Wenn Ihre Symptome keinem zyklischen Muster folgen, kann Ihr Arzt andere Erkrankungen wie Depressionen, Angstzustände, Magen-Darm-Erkrankungen oder Schilddrüsenerkrankungen in Betracht ziehen.
Behandlung
Es gibt Möglichkeiten, PMS zu verwalten. Einige Frauen profitieren von der Einnahme von Nahrungsergänzungsmitteln oder rezeptfreien Therapien, während andere möglicherweise verschreibungspflichtige Medikamente benötigen. Auch Lifestyle-Ansätze können hilfreich sein.
Ob Sie eine Behandlung benötigen oder nicht, hängt von der Schwere Ihrer Symptome und deren Auswirkungen auf Ihr Leben ab. Sie können Ihre Symptome mit Ihrem Arzt besprechen, der Ihnen die beste Behandlung empfehlen kann.
Zu den Behandlungen für PMS können gehören:
- OTC-Schmerzmittel : Wenn Sie Krämpfe, Kopfschmerzen oder Brustspannen haben , können Medikamente wie Advil (Ibuprofen) oder Tylenol (Paracetamol) von Nutzen sein.
- Nahrungsergänzungsmittel : Manche Frauen haben einen Mangel an Vitaminen wie Vitamin C, Magnesium oder Vitamin B12. Appetitveränderungen können diese Nährstoffmängel verursachen, und Nahrungsergänzungsmittel können bei Symptomen von PMS sowie bei Symptomen eines Nährstoffmangels helfen.10
- Verschreibungspflichtige Schmerzmittel : Wenn Sie unter starken Krämpfen, Migräne oder Depressionen leiden, erhalten Sie möglicherweise ein verschreibungspflichtiges Medikament, um Ihre Symptome zu lindern.
- Hormontherapie : Bei manchen Frauen kann eine Hormontherapie mit oralen Kontrazeptiva, Östrogenersatz oder Progesteroncreme dazu beitragen, die Auswirkungen von PMS zu lindern.11Bedenken Sie, dass Hormone erhebliche Auswirkungen auf die Fruchtbarkeit haben können und bei Frauen mit einem Risiko für Brust-, Eierstock- oder Gebärmutterkrebs kontraindiziert sein können.
- Akupunktur oder Akupressur : Untersuchungen legen nahe, dass diese alternativen Therapien bei manchen Frauen einige PMS-Symptome lindern können.12
Bedenken Sie, dass sich Ihre PMS-Symptome ändern können, wenn Sie Verhütungsmittel anwenden, und dass Sie möglicherweise einen neuen Behandlungsansatz benötigen, wenn sich Ihre Symptome ändern.

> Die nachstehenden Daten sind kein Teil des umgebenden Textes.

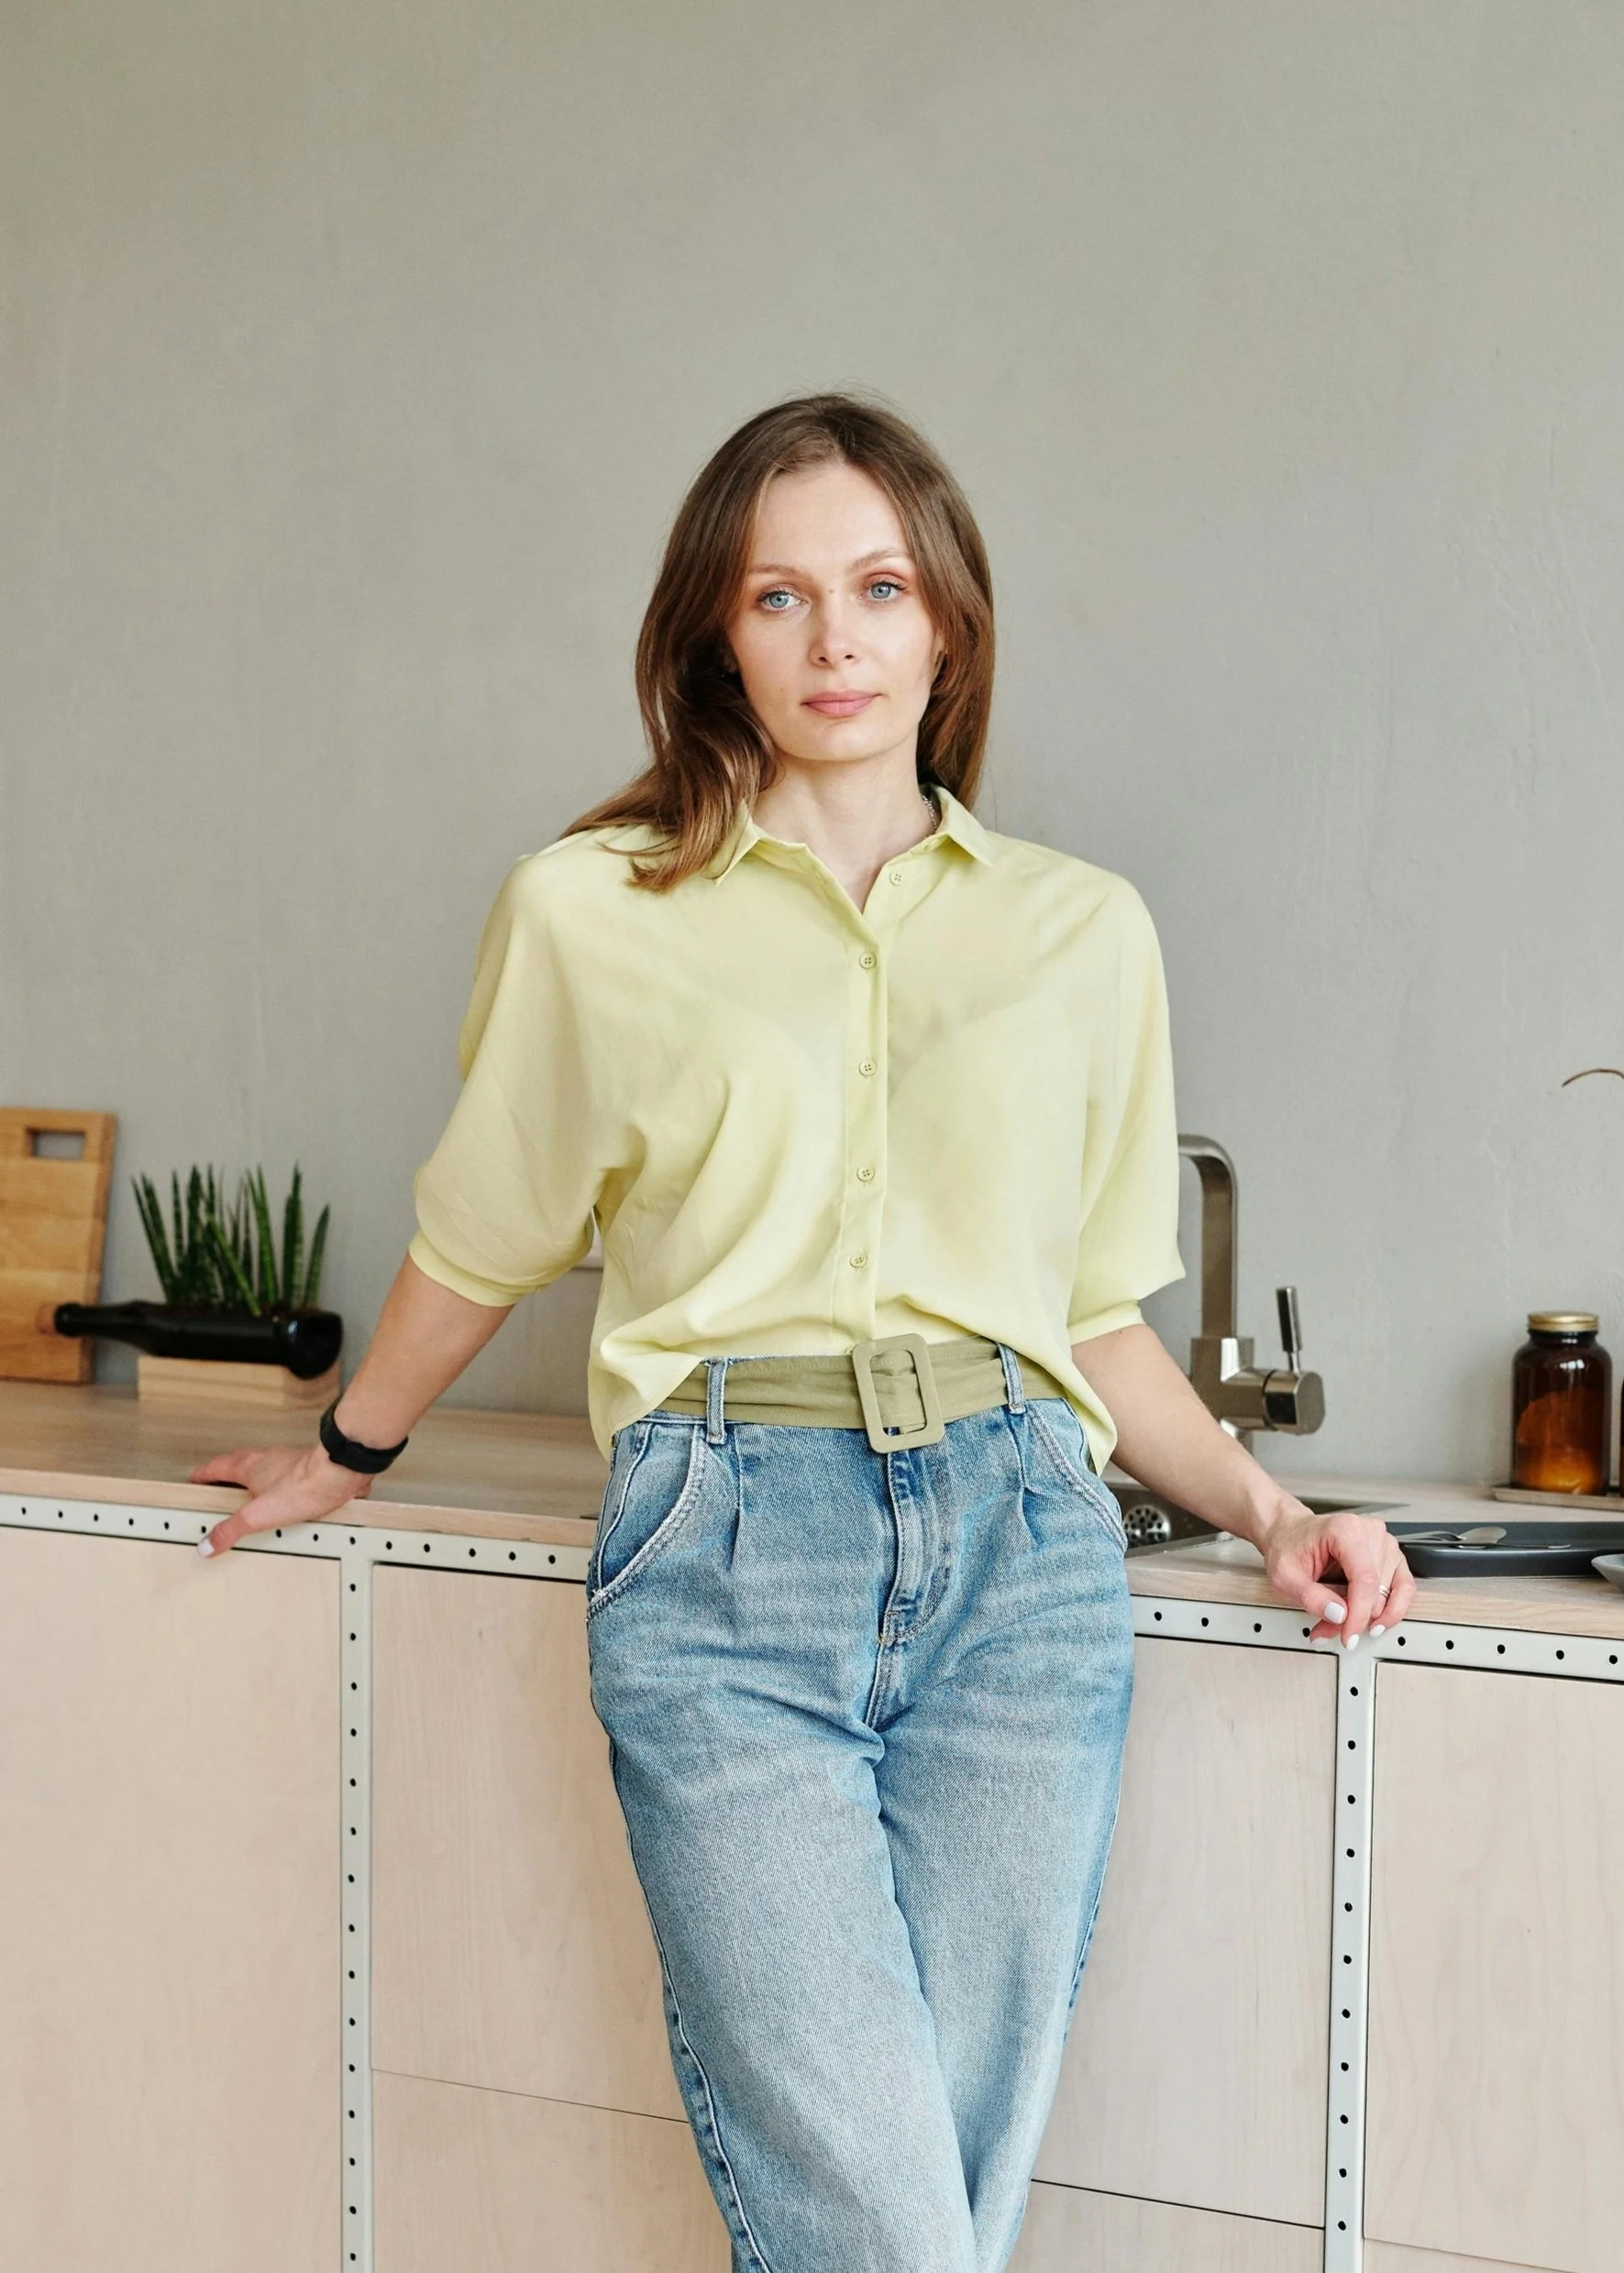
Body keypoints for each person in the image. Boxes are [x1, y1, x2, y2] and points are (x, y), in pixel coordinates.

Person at [191, 392, 1416, 2272]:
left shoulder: (1082, 936)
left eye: (875, 588)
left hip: (1024, 1552)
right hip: (723, 1539)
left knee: (942, 2189)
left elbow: (1090, 1312)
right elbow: (485, 1231)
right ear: (715, 636)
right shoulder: (592, 908)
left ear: (947, 626)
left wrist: (1268, 1515)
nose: (832, 639)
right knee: (879, 2220)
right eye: (777, 598)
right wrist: (344, 1451)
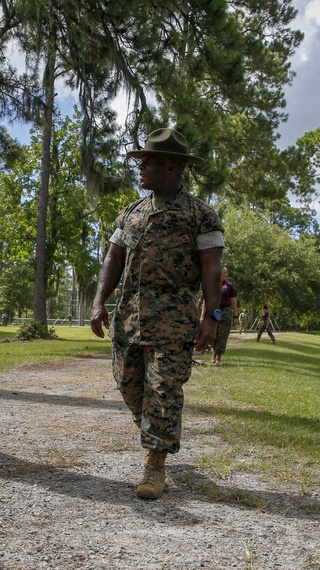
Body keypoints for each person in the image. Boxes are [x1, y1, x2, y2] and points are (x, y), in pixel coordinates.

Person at [90, 128, 223, 501]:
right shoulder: (132, 212)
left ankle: (155, 462)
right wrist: (100, 302)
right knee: (129, 386)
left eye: (147, 161)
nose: (141, 167)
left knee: (164, 391)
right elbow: (112, 259)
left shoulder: (201, 214)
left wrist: (211, 316)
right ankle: (155, 434)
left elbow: (212, 267)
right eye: (140, 160)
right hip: (129, 318)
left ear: (171, 166)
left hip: (174, 319)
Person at [207, 266, 238, 365]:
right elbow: (205, 299)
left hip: (225, 312)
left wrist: (235, 316)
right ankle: (214, 352)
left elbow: (233, 301)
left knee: (223, 335)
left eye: (227, 272)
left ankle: (218, 357)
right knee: (213, 335)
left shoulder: (230, 286)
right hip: (213, 311)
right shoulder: (212, 284)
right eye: (224, 272)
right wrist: (203, 315)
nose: (226, 274)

Anpassungen des Lebensstils
Es gibt auch nicht-medizinische Ansätze, mit denen Sie einige Ihrer Symptome lindern können. Frauen mit leichten Krämpfen können Linderung erfahren, wenn sie einige Minuten lang einen Eisbeutel auf den Bauch legen.

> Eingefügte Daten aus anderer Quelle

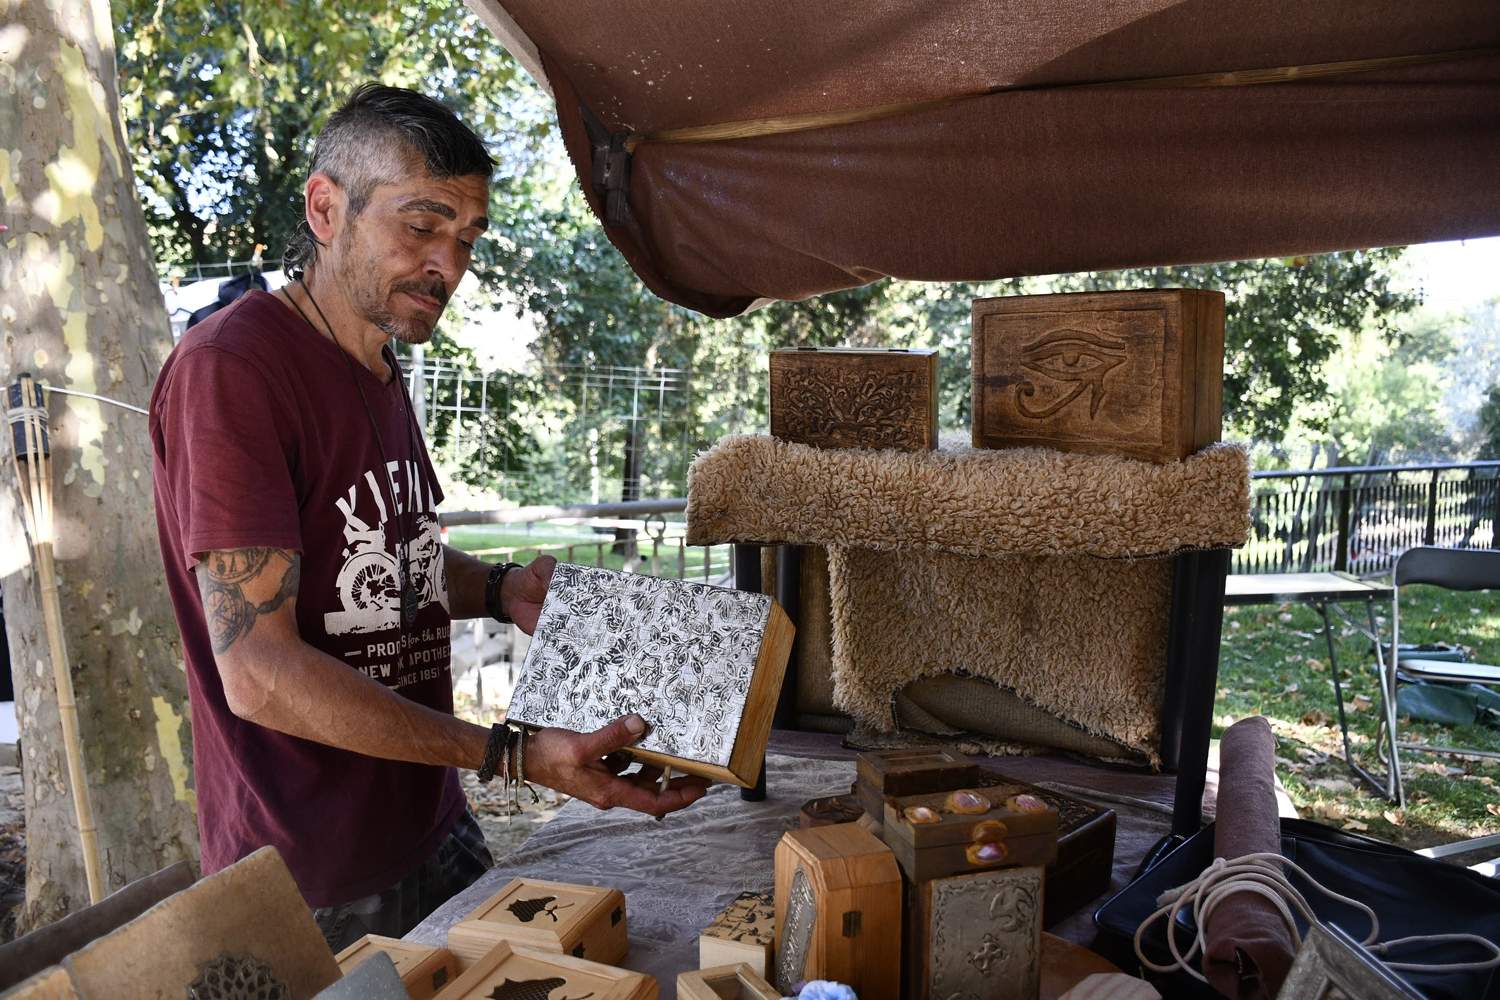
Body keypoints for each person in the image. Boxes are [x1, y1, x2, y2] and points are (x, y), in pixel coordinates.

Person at [149, 83, 709, 949]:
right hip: (316, 871)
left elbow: (383, 551)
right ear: (326, 207)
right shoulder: (233, 369)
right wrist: (510, 755)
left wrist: (499, 587)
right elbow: (256, 671)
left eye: (467, 237)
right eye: (422, 225)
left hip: (431, 821)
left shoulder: (376, 360)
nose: (448, 264)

Frauen mit leichten Stimmungsschwankungen können von einem Gespräch mit einem Berater oder einer vertrauenswürdigen Freundin profitieren. Gewohnheiten wie Sport treiben, in ein Tagebuch schreiben oder sich einfach darüber im Klaren sein, dass Stimmungsschwankungen hormonell bedingt sind, können dazu beitragen, Ausbrüche zu verhindern, die Beziehungen schädigen können.
Ein Wort von Verywell
PMS kommt sehr häufig vor. Während die meisten Frauen den ganzen Monat über völlig normal funktionieren können, kann die Erkrankung für manche Frauen belastend sein. Wenn PMS Ihr Leben beeinträchtigt, ist es wichtig, dass Sie mit Ihrem Arzt sprechen, um eine Linderung Ihrer körperlichen und emotionalen Symptome zu erreichen, damit Sie optimal funktionieren können.